D’autres articles de grandes lois s’appliquent également dans les cas suivants :

  • L’article 51 de Loi constitutionnelle de 1867 stipule que le Québec a droit à 75 députés au moins à la Chambre des communes;
  • L’article 15 (2) de la Charte canadienne prévoit que le droit à l’égalité n’a pas pour effet d’interdire les lois ou programmes destinés à améliorer la situation d’individus ou de groupes défavorisés, notamment du fait de leur race ou de leur origine nationale ou ethnique;
  • L’article 16 de la Charte canadienne prévoit que le français et l’anglais sont les langues officielles du Canada et du Nouveau-Brunswick;
  • L’article 23 de la Charte canadienne (droit pour les citoyens canadiens dont la langue maternelle est celle de la minorité de la province où ils résident de faire instruire leurs enfants dans cette langue) ne peut entrer en vigueur au Québec qu’après autorisation de l’Assemblée nationale ou du gouvernement du Québec;
  • L’article 27 de la Charte canadienne prévoit que l’interprétation de la Charte doit concorder avec l’objectif de promouvoir le maintien et la valorisation du patrimoine multiculturel des Canadiens; L’article 43 de la Charte québécoise prévoit, pour sa part, que les personnes appartenant à des minorités ethniques ont le droit de maintenir et de faire progresser leur propre vie culturelle avec les autres membres de leur groupe;
  • L’article 33 de la Charte canadienne permet de faire prévaloir les droits collectifs sur les droits individuels (clause dérogatoire).

Retour aux questions


Les Autochtones d’autres provinces ou d’autres pays ont-ils des droits distincts?

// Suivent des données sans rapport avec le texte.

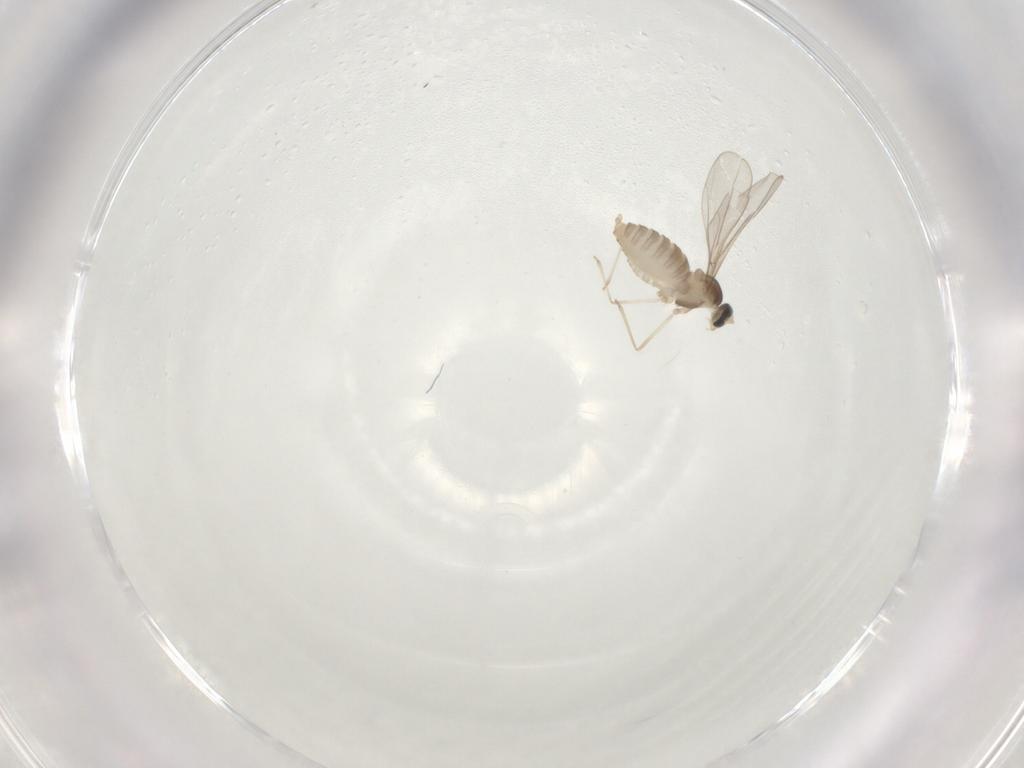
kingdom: Animalia
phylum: Arthropoda
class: Insecta
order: Diptera
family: Cecidomyiidae
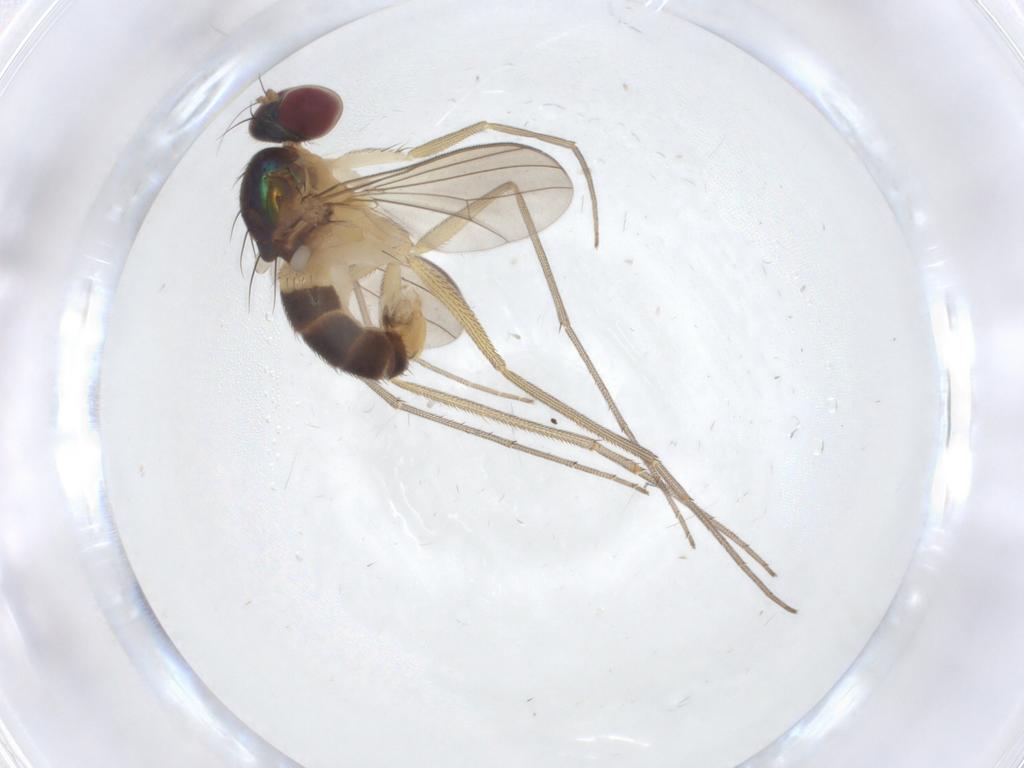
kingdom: Animalia
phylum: Arthropoda
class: Insecta
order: Diptera
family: Dolichopodidae
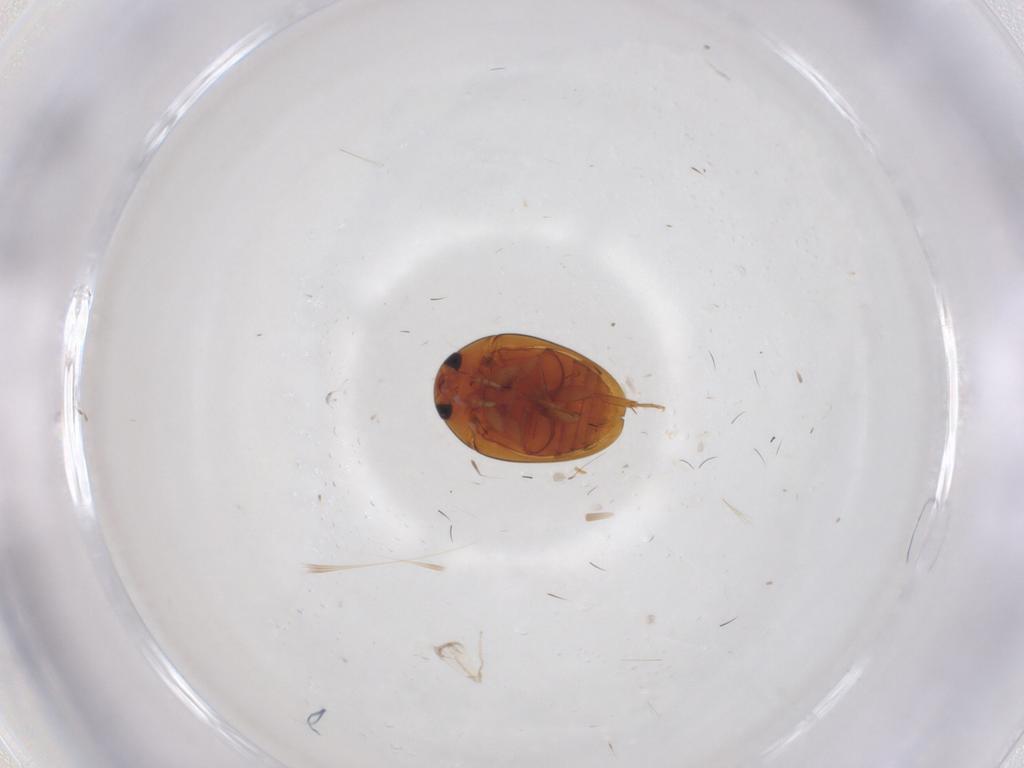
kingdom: Animalia
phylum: Arthropoda
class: Insecta
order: Coleoptera
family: Phalacridae
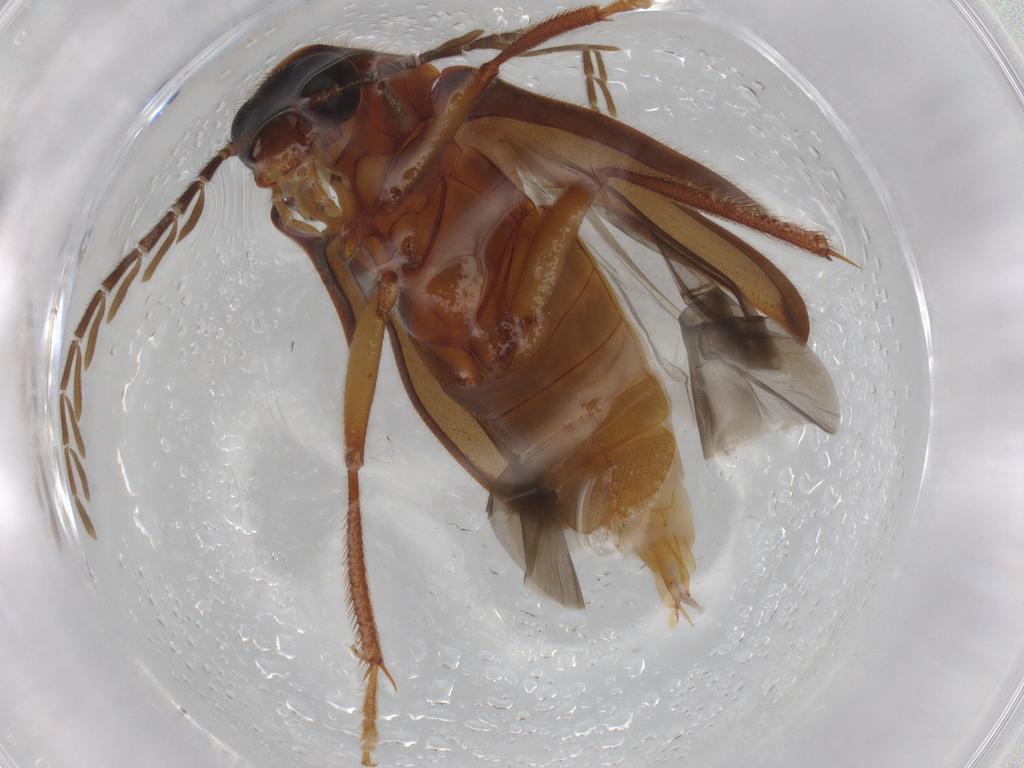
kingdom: Animalia
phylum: Arthropoda
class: Insecta
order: Coleoptera
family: Ptilodactylidae
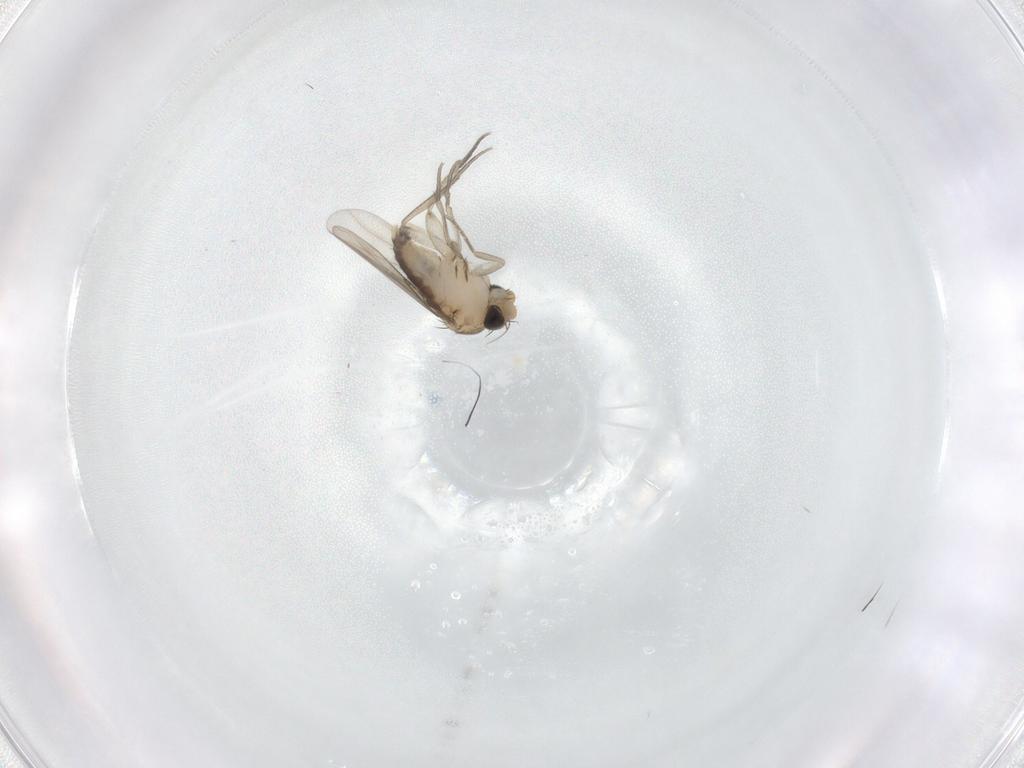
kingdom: Animalia
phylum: Arthropoda
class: Insecta
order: Diptera
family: Phoridae
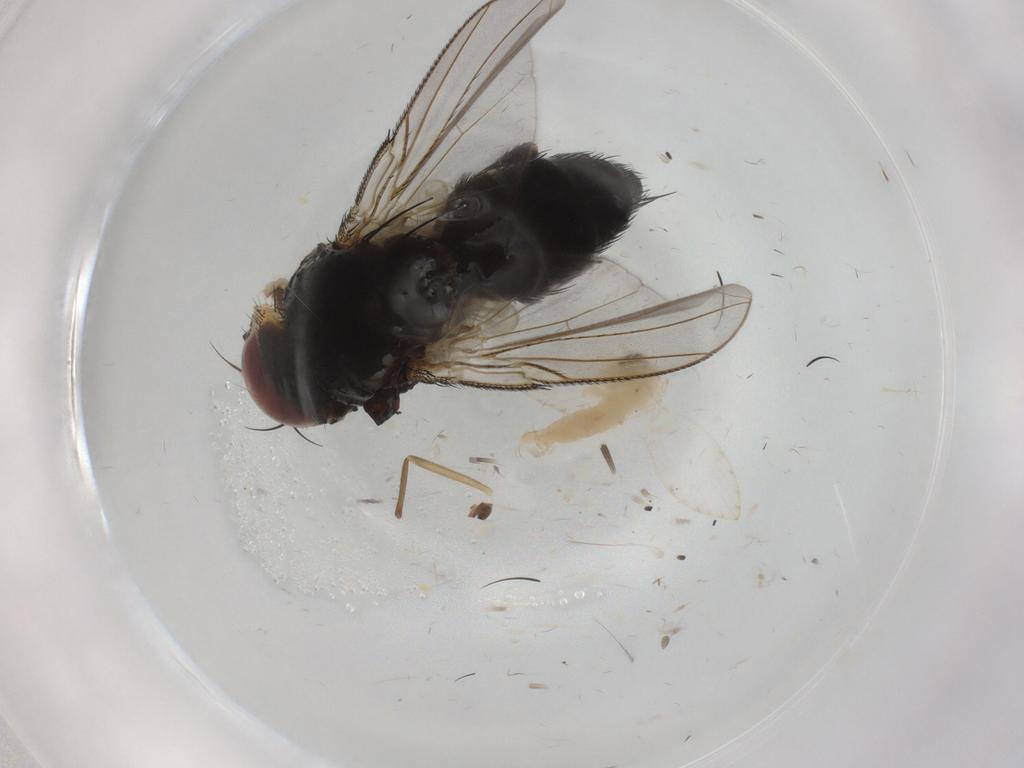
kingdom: Animalia
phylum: Arthropoda
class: Insecta
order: Diptera
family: Tachinidae
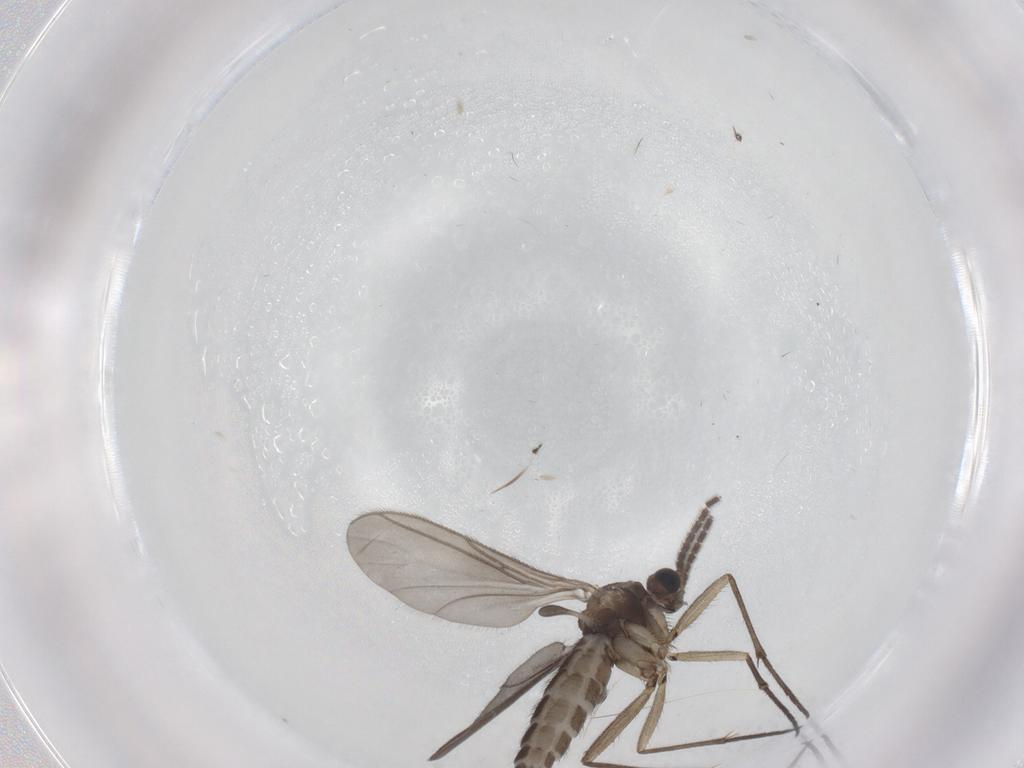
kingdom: Animalia
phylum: Arthropoda
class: Insecta
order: Diptera
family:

La reconnaissance, au Canada, de droits distincts aux Autochtones est un fait juridique. Elle découle des premiers traités conclus avec les puissances européennes, de la Proclamation royale, de traités de cession de terres (Ontario et Prairies notamment), de traités modernes (p. ex. à la Baie-James, au Nunavut et en Colombie-Britannique), et de décisions de la Cour suprême (dont Calder, en 1973).

D’autres pays reconnaissent, en matière autochtone, le statut particulier des premiers habitants, comme les États-Unis, l’Australie et la Nouvelle-Zélande.

Les Nations Unies, de même que l’Organisation des États américains, examinent actuellement un projet de déclaration des droits des peuples autochtones. L’Organisation internationale du travail a également adopté deux conventions, la première en 1957 et la seconde en 1989, sur les peuples indigènes et tribaux.